Irrtum 8: Chemotherapie und Strahlentherapie sind bei einigen Krebserkrankungen sehr wirksame Behandlungsverfahren
Sowohl Chemotherapie als auch Strahlen sind bekannt dafür, dass sie Krebs verursachen. Daher geben Ärzte den Patienten, die an Krebs leiden, in Wirklichkeit Behandlungen, die die Erkrankung verursachen, von der sie behaupten, dass sie sie zu heilen versuchen, und häufig helfen diese schrecklichen Behandlungen dabei, dass der Krebs sich in anderen Teilen des Patientenkörpers ausbreitet.“ „Das ist der Grund, warum ich Menschen, die mich kontaktieren, sage, dass, wenn sie überleben wollen, der beste Weg darin besteht, so weit entfernt vom medizinischen System zu bleiben, wie nur möglich.
Kommentar:
Es gibt Krebserkrankungen, die heute mit Standardtherapien sehr gut behandelt werden können, bei denen Operation, Chemotherapie oder Strahlentherapie, zum Teil auch in einer Kombination, viele Menschenleben retten oder das Leben deutlich verlängern. Beispielsweise führte die akute lymphatische Leukämie (ALL) meistens innerhalb weniger Wochen zum Tode. Heute ist diese Erkrankung bei Kindern mithilfe einer intensiven Chemotherapie in 80 % der Fälle heilbar. Beim Morbus Hodgkin (Lymphdrüsenkrebs) von Erwachsenen können heute mit einer Chemotherapie selbst in fortgeschrittenen Stadien, in denen viele Organe des Körpers befallen sind, mehr als 50 % der Patienten geheilt werden.

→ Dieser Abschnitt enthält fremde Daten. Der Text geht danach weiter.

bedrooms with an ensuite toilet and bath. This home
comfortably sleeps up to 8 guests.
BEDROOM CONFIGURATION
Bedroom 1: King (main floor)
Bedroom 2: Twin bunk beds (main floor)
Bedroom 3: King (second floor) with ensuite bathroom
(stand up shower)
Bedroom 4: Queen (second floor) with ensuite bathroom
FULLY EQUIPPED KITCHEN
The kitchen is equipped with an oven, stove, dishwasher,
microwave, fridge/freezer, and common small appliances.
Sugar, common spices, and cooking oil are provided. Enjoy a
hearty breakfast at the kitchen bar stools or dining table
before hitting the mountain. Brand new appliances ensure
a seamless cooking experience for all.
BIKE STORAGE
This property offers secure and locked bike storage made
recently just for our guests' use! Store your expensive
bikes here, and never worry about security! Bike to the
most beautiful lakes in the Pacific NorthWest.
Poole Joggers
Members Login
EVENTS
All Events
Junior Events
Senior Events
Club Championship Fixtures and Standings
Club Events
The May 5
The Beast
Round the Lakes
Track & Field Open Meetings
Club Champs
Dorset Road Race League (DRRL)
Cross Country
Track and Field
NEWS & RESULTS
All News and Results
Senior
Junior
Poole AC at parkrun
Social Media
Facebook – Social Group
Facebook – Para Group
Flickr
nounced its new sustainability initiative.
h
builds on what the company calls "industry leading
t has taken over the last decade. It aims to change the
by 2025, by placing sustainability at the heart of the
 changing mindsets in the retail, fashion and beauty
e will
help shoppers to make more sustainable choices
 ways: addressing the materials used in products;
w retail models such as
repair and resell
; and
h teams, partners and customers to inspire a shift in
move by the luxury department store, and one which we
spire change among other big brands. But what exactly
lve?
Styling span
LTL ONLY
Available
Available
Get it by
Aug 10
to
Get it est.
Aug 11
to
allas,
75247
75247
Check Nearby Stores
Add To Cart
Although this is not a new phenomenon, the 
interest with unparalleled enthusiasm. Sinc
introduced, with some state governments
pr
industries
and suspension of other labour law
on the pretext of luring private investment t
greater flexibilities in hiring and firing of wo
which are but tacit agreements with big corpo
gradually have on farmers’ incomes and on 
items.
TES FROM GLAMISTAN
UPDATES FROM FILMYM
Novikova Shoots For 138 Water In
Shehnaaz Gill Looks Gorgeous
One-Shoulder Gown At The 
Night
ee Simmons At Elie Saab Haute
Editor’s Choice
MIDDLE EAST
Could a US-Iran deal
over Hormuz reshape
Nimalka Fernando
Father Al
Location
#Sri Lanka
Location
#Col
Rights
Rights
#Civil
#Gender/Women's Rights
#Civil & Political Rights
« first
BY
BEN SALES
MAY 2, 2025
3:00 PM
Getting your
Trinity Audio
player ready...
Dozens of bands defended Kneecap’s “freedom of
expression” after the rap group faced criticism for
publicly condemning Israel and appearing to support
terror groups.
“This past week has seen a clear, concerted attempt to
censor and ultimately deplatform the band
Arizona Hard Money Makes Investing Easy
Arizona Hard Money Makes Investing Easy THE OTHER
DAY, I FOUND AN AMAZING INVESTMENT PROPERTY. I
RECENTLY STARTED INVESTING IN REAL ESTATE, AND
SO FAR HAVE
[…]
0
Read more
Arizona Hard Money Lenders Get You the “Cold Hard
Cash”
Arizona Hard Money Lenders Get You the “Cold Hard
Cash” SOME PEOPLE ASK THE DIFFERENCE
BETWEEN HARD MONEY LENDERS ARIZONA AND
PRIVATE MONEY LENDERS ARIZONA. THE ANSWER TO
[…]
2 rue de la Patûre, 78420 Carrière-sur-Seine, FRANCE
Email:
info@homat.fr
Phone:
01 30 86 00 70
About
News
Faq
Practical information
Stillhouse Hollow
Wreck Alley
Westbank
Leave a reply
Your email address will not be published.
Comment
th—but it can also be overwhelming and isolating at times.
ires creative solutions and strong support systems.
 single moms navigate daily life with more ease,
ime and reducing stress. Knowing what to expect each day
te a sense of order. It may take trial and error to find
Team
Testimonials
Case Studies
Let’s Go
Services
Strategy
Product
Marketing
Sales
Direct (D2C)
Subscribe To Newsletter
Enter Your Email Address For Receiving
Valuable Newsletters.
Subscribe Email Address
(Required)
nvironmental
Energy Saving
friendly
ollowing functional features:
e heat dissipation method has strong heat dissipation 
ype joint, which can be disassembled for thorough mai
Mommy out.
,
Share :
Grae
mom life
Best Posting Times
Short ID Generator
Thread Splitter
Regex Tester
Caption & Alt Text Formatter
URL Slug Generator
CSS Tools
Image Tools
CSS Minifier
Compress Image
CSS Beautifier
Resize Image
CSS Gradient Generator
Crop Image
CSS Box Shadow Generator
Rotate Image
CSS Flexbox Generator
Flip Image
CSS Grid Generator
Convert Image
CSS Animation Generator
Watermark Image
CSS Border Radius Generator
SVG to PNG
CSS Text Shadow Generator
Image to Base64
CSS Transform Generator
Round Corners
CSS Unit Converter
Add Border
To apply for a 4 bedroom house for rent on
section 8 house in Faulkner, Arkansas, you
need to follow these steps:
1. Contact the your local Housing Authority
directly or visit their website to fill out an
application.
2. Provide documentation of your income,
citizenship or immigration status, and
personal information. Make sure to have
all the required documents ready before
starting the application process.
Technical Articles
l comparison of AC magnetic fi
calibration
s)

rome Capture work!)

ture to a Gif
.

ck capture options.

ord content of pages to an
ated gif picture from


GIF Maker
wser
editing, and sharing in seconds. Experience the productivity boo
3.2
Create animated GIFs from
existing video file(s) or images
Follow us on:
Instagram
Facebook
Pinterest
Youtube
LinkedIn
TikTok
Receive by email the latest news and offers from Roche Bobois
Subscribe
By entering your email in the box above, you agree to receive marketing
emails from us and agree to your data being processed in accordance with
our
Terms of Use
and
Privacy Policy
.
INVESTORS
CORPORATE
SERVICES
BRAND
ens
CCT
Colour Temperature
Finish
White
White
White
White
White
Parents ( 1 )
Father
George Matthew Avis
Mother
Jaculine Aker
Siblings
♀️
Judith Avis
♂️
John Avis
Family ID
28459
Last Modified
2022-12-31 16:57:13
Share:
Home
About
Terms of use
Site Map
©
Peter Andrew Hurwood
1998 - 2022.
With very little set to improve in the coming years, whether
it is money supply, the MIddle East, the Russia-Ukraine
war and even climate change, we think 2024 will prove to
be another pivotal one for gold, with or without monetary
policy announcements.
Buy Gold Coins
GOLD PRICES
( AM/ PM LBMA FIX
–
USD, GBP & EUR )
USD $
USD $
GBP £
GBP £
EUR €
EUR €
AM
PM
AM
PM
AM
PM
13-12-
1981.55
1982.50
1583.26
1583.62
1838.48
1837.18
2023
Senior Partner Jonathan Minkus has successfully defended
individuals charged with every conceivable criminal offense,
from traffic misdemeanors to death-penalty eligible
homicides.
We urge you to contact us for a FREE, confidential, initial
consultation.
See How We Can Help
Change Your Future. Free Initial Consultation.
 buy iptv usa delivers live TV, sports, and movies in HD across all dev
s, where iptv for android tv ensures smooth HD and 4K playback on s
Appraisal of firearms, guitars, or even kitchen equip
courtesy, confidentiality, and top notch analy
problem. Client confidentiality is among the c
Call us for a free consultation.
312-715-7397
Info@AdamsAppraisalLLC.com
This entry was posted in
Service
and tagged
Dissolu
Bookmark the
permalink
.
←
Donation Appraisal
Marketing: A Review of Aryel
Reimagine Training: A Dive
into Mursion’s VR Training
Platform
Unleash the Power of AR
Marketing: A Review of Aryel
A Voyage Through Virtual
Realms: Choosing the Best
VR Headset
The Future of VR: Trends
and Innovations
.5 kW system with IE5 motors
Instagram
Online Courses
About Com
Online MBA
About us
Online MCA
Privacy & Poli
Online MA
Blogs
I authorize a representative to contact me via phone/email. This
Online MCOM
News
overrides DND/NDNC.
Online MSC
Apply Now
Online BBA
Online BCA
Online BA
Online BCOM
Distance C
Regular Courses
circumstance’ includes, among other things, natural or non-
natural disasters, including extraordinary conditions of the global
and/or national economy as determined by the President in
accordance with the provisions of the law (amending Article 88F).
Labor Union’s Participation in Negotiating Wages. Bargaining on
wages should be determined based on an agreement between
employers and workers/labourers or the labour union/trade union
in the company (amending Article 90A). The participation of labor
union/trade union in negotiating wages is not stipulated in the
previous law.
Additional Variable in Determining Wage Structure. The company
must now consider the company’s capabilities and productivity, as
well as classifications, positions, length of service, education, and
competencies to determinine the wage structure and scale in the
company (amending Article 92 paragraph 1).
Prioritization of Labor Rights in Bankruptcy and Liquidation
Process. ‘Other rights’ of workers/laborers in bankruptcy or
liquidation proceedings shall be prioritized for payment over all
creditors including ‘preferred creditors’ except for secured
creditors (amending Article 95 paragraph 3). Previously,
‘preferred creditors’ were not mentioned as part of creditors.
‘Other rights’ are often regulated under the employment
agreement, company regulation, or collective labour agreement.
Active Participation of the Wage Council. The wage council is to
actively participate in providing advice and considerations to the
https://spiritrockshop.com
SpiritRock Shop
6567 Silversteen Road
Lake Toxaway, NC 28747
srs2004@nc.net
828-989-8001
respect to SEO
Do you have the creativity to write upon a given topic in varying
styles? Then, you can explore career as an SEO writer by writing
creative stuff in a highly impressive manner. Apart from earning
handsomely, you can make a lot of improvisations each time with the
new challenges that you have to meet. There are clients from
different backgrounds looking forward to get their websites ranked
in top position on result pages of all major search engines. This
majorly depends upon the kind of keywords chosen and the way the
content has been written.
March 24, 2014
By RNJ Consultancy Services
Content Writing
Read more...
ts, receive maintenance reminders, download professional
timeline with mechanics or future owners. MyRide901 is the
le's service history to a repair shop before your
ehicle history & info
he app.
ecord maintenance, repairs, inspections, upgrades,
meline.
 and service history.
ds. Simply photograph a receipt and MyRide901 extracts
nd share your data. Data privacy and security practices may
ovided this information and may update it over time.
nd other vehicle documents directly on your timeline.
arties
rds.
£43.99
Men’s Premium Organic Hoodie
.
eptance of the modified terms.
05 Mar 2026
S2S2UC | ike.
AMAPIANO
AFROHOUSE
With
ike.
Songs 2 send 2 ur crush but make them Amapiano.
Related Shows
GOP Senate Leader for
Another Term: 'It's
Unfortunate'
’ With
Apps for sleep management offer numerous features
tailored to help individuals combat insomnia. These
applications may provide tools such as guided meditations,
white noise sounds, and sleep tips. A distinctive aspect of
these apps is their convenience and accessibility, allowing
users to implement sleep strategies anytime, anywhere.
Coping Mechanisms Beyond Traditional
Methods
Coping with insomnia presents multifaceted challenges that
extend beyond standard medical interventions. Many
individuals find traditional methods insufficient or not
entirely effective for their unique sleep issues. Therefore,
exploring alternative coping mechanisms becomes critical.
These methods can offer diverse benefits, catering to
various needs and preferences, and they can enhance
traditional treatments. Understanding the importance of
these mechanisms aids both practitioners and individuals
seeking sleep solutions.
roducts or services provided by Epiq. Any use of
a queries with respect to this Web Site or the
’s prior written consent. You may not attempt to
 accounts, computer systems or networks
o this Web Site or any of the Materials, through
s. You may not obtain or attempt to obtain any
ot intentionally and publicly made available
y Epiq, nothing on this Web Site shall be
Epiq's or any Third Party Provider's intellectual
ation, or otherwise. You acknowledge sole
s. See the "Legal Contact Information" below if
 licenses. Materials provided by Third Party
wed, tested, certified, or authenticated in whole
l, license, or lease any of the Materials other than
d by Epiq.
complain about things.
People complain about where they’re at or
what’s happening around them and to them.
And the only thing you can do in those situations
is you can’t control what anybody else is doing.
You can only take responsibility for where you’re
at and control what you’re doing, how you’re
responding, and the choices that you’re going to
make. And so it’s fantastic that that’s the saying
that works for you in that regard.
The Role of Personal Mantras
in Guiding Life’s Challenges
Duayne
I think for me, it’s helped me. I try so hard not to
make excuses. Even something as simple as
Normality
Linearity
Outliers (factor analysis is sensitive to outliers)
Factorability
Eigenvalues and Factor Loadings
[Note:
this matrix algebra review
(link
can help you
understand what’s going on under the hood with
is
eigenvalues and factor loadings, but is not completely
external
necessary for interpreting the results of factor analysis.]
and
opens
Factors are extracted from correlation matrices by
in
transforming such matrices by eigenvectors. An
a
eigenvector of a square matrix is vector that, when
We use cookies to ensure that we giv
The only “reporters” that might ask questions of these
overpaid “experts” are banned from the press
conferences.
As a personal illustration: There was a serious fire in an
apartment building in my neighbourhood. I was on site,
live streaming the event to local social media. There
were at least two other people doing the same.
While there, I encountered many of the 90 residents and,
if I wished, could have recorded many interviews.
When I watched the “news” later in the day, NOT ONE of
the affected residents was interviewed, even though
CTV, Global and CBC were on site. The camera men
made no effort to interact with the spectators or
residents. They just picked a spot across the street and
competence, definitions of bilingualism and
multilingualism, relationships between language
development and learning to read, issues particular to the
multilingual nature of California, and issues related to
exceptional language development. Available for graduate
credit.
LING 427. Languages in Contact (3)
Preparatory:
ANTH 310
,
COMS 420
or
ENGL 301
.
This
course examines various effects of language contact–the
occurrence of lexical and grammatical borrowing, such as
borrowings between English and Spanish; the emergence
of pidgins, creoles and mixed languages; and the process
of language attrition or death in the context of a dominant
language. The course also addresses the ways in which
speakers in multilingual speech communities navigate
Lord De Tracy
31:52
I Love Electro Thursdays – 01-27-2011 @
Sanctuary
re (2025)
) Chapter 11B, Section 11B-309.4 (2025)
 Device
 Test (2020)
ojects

Bei frühen Stadien liegt die Heilungsrate bei über 90 %. Herr Simpson weist immer wieder darauf hin, wie gefährlich Standardtherapien sind und wie schlimm die Schulmedizin ist.
Schlussfolgerung
Rick Simpson hat sich um die Bekanntmachung von Cannabisprodukten als krebshemmende Substanzen verdient gemacht. Er hat allerdings recht begrenzte Kenntnisse von grundlegenden Sachverhalten, die in diesem Zusammenhang von Bedeutung sind. Ich habe hier nur einige seiner Irrtümer vorgestellt. Er neigt auch sonst zu Vereinfachungen und Pauschalierungen. Schwarz-Weiß-Denken ist wenig hilfreich, wenn man sich ernsthaft mit den krebshemmenden Eigenschaften von Cannabinoiden beschäftigen möchte. Herr Simpson ist der Auffassung, dass sein Schema und nur sein Schema in gleicher Weise auf alle Krebsarten angewendet werden sollte. Aber das hat mit der Realität vieler verschiedener Krebsarten und unterschiedliche Effekte von THC und CBD, die wir bisher kennen, leider wenig zu tun. Es geht darum, für jeden Patienten eine optimale Therapie gegen seinen Krebs zu finden. Und dabei können Cannabis und Cannabinoide eine wichtige Rolle spielen, darunter möglicherweise auch in Form von Haschisch-Öl aus Indica-Pflanzen.